Pour disposer de plus d’atouts dans cette bataille, la SNCF vient d’acheter ITL (Import Transport Logistic), une firme allemande qui est basée à Dresde. Elle a des filiales aux Pays-Bas, en Pologne et en Tchéquie. Elle se développera – sous le commandement de la SNCF – en Russie et en Ukraine. Ainsi est occupé l’axe est-ouest européen des transports marchandises.

Pour s’assurer un créneau sur l’axe européen nord-sud, Guillaume Pepy, patron de la SNCF, déclare au grand quotidien français Le Figaro: «J’ai indiqué au groupe suisse CFF Cargo, qui est au cœur de l’Europe, que je souhaitais que notre coopération s’intensifie.»

Autrement dit, une collaboration et des discussions existent déjà. Silence a été fait sur ce point très important pour la réorganisation de CFF Cargo. Le quotidien Le Monde, du 8 avril, écrit: «La prochaine acquisition dans le fret ferroviaire pourrait être CFF Cargo, la filiale fret des chemins de fer suisses.»

Ces informations, ont de quoi confirmer le sentiment de déloyauté des CFF envers leurs salarié·e·s.
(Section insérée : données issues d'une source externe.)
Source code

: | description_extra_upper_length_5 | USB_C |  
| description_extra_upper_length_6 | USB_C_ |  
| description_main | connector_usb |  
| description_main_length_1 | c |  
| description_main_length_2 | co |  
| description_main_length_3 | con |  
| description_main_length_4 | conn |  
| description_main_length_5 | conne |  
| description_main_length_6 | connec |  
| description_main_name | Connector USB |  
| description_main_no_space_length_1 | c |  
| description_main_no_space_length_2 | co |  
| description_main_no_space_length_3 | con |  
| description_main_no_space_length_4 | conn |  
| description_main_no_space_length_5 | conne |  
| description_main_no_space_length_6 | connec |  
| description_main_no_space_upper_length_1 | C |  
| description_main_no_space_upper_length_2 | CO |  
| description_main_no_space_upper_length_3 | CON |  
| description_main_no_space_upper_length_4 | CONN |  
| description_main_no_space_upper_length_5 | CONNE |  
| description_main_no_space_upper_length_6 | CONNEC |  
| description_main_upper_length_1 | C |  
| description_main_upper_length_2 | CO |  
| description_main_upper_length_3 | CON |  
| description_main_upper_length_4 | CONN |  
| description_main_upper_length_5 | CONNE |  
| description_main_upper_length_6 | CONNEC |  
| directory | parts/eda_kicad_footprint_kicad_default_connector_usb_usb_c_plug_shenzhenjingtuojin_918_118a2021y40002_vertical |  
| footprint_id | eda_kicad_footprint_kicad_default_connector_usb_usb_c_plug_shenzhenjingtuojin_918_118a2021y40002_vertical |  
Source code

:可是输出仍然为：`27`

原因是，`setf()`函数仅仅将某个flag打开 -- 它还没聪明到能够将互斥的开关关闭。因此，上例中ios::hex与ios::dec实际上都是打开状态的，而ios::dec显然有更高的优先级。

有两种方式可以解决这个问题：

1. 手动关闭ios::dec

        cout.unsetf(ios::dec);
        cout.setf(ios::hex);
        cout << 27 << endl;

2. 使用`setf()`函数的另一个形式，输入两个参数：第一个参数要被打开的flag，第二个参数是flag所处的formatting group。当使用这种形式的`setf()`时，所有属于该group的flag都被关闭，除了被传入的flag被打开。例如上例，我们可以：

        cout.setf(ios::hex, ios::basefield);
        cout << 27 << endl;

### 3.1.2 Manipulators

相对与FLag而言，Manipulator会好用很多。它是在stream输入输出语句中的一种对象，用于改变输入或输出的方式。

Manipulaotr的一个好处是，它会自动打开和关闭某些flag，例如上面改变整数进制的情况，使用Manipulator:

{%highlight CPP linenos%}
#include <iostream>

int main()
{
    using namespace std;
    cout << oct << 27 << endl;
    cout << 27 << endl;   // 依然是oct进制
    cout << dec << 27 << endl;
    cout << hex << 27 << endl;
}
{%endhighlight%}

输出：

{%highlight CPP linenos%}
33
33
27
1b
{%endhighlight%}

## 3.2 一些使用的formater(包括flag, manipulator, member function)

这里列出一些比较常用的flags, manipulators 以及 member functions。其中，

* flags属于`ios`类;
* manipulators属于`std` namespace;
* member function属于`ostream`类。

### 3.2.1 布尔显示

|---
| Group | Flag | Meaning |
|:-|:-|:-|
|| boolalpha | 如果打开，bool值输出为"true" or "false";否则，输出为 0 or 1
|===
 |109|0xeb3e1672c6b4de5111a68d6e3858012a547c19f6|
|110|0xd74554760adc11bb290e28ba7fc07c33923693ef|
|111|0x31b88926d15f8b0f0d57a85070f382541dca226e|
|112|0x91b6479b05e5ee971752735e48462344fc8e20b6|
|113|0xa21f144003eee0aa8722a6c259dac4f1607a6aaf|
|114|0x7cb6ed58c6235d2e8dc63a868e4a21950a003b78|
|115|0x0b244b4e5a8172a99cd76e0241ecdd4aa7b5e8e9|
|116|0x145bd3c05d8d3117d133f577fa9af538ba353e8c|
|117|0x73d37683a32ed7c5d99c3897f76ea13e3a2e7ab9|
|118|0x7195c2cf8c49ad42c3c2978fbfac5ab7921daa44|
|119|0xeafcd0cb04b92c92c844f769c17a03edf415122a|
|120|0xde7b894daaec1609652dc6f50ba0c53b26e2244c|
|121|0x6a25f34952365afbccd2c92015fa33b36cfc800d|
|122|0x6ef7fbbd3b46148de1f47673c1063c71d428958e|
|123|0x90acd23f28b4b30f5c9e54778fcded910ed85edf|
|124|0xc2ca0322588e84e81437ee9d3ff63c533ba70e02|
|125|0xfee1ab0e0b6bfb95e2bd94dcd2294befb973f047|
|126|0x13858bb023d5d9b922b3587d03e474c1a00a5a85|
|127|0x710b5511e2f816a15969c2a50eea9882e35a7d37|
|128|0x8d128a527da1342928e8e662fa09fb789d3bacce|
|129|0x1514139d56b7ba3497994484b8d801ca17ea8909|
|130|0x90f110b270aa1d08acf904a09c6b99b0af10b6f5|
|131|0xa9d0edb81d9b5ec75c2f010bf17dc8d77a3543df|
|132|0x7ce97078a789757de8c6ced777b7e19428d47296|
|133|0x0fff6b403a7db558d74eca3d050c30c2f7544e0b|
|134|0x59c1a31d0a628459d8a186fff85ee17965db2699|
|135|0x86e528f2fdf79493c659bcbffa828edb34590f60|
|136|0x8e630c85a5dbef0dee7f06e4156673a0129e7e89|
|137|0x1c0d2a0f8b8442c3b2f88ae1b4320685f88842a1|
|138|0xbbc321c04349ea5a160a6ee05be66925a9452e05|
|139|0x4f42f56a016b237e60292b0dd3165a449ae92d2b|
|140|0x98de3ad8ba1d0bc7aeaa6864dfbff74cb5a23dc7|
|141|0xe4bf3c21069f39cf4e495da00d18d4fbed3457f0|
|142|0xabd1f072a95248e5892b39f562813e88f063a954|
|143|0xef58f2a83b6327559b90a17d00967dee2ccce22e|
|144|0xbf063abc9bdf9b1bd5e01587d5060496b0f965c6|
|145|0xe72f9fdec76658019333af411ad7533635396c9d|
Le Call Center, les emplois et le développement régional

Face à ce nouveau contexte, il ne peut y avoir de négociations sans que la clarté soit faite sur un point: quels sont les projets déjà discutés entre la SNCF, les CFF, CFF Cargo et le Conseil fédéral. Ce dernier est l’unique propriétaire des CFF et de la filiale CFF Cargo.

Or, les «Objectifs stratégiques assignés par le conseil fédéral pour les années 2007-2010» disent clairement que: «L’entreprise CFF doit: tenir compte des […] répercussions de leurs activités sur le développement territorial et des attentes des régions quant à une répartition des emplois.» (Feuille Fédérale, 20 mars 2007)

Les conclusions sont évidentes:

C’est un choix social et politique qui doit déterminer l’avenir de CFF Cargo, de son Call Center à Fribourg comme de ses Ateliers mécaniques à Bellinzone ou à Yverdon.

Le développement de CFF Cargo est lié à l’énorme dépense pour les transversales alpines qui ont été payées par les salarié·e·s-contribuables. C’est donc une option sociale, écologique et politique qui doit primer. Les emplois de CFF Cargo, tous, doivent être défendus dans cette optique réaliste, en Suisse comme en Europe.

Comme l’a dit Gianni Frizzo: «La bataille continue». Sur son objectif, se rejoignent les besoins de la population suisse et tous les salarié·e·s de CFF Cargo.